I am going to share my six killer tactics in a cloud computing contract negotiation. These will help you get the best legal outcome while ensuring that the contract obligates the cloud provider to ensure your information and data on the cloud is secure and private. However, the best tip I could ever give you is that all potential customers of cloud services should take time to carefully review and, if possible, set up a cloud computing contract negotiation with the cloud provider before commencing operation of the cloud computing service.
Cloud computing contract negotiation…take off….
Everyone wants to be ‘on the cloud’. More and more of the services we use online are accessed remotely from the cloud provider’s cloud computing systems, which may be located around the world. Often large international suppliers of cloud services will provider pro-forma terms and conditions on a ‘take it or leave it’ basis. These standard agreements often contain incredibly one-sided exclusions and limits. However, depending on your intended spend and the size of the cloud provider, it may be willing to negotiate terms with you. If so, here is what you need to know.
1. Fail to prepare, prepare to fail
The best way for your organisation to manage excessive risk in a cloud computing contract negotiation is to consider if the cloud service solution meets your requirements. The first step is to investigate and understand how your organisation plans to use cloud computing by considering the types and sensitivity of data that your organisation wishes to upload into the cloud and appreciating what internal policies that your organisation has with regards to how this data is transferred and stored.
Cloud computing contract negotiation tip – remember to perform suitable due diligence on the potential provider and the cloud solutions they are offering.

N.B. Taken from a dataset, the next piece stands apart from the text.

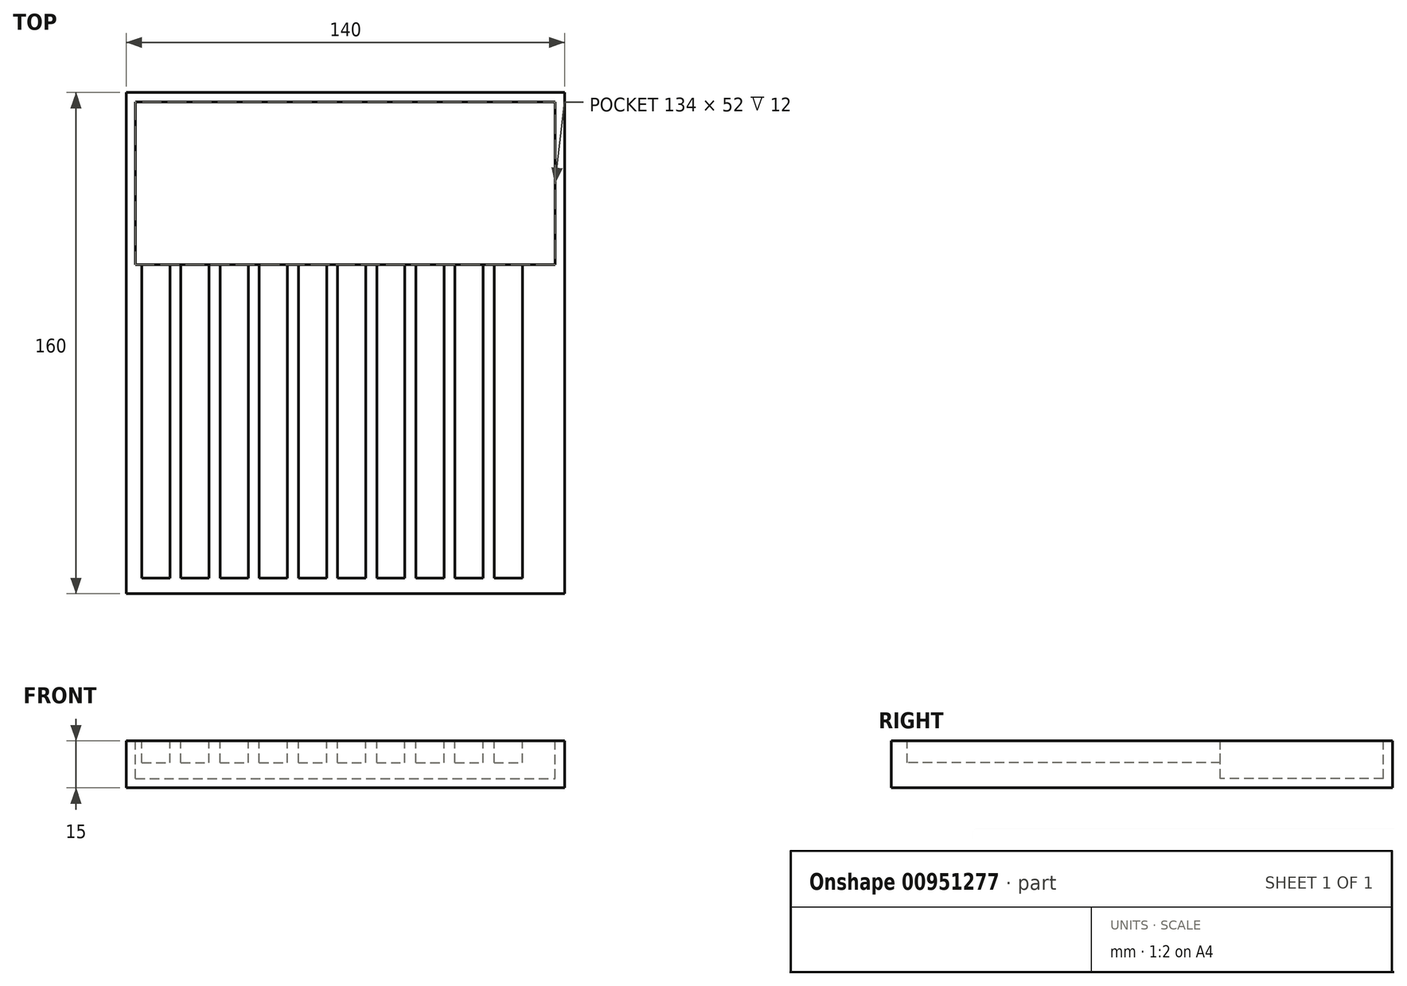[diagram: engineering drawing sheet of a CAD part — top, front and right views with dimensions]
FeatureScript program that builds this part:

Your organisation will want immediate access to its data stored in the cloud, possibly on a 24/7 basis – but there is the risk of the internet becoming unavailable or the cloud service otherwise becoming interrupted at the provider’s end. Moreover, a provider could arguably assert intellectual property rights in works based on the data and materials your organisation uploads into the provider’s cloud. If you require 24 hour-a-day access to highly critical, sensitive, or personal data then a public cloud solution may not be suitable. In such instances, consider a ‘private cloud’ or ‘shared private cloud’.
Cloud computing contract negotiation tip – data may pass through many hands as it travels through the cloud, so ensure that your organisation’s contractual rights and remedies can be enforced against all parties in the service chain.
Make sure the provider’s security software, systems and practices are on par or exceed those of your own organisations. You should also ensure appropriate access and audit rights are present so that your organsiation can verify the provider’s record keeping and security compliance. The Department of Defence has a list of risks to consider in relation to security.
If data that you intend to upload to the cloud is ‘business critical’ the contract should require the cloud provider to maintain adequate remote back-ups to enable data to be recovered.
Ensure servers or other equipment on which your data is stored in the cloud is protected against security breaches, such as those caused by arson, theft, natural disasters. The cloud provider should also have adequate insurance for such events. You should remember to check the adequacy of you own organisation’s insurance as well.
Cloud computing contract negotiation tip – the contract should set out the cloud provider’s obligations in the event of a security breach or unauthorised access to data.
The cloud provider should accept responsibility for any privacy breaches and should be obligated to notify you as soon as it becomes aware of any breaches of privacy.
To comply with privacy laws, the contract should require the provider to take reasonable steps to ensure that the overseas recipient does not breach privacy laws. The cloud provider should also warrant that any overseas storage and processing of data will only occur in accordance with the privacy laws in your jurisdiction.
Cloud computing contract negotiation tip – the contact should contain indemnities with respect to losses you or your end customer suffer as a result of the provider’s privacy related breaches.
5. Service Levels
To ensure service continuity and protect against data loss make sure that the contract places appropriate obligations on the cloud provider. An common example is service levels regarding the availability or up-time of the cloud service.
Providers will often have service level targets that it will try to meet but the provider’s standard contract will be careful to note that there will be no penalty if the service levels are not met.
Cloud computing contract negotiation tip – you should ensure the contract contains clear and measureable service levels that the provider must meet which are assessable against contractually specified performance benchmarks. The service levels should be made practicably enforceable by the automatic application of service credits or liquidated damages if the service levels are not met.
6. All’s well that ends well
Your organisation should retain a right to continue to access its data, even after termination or expiry of the cloud contract.
There should be disaster recover provisions and transition-out provisions in the contract, which clearly set out what happens at the end of the term. The provider should be required to assist as necessary to facilitate the disengagement and transfer. Negotiate to include a minimum period of prior notice which the cloud provider must give before it may terminate and in any event termination should only be allowed if your organisation has materially breached the contract and not remedy that breach with a set period of time.
Cloud computing contract negotiation tip – carefully review the contract to ensure that there are no exclusivity or lock-in provisions that prevent your organisation from removing its data and migrating to another cloud provider.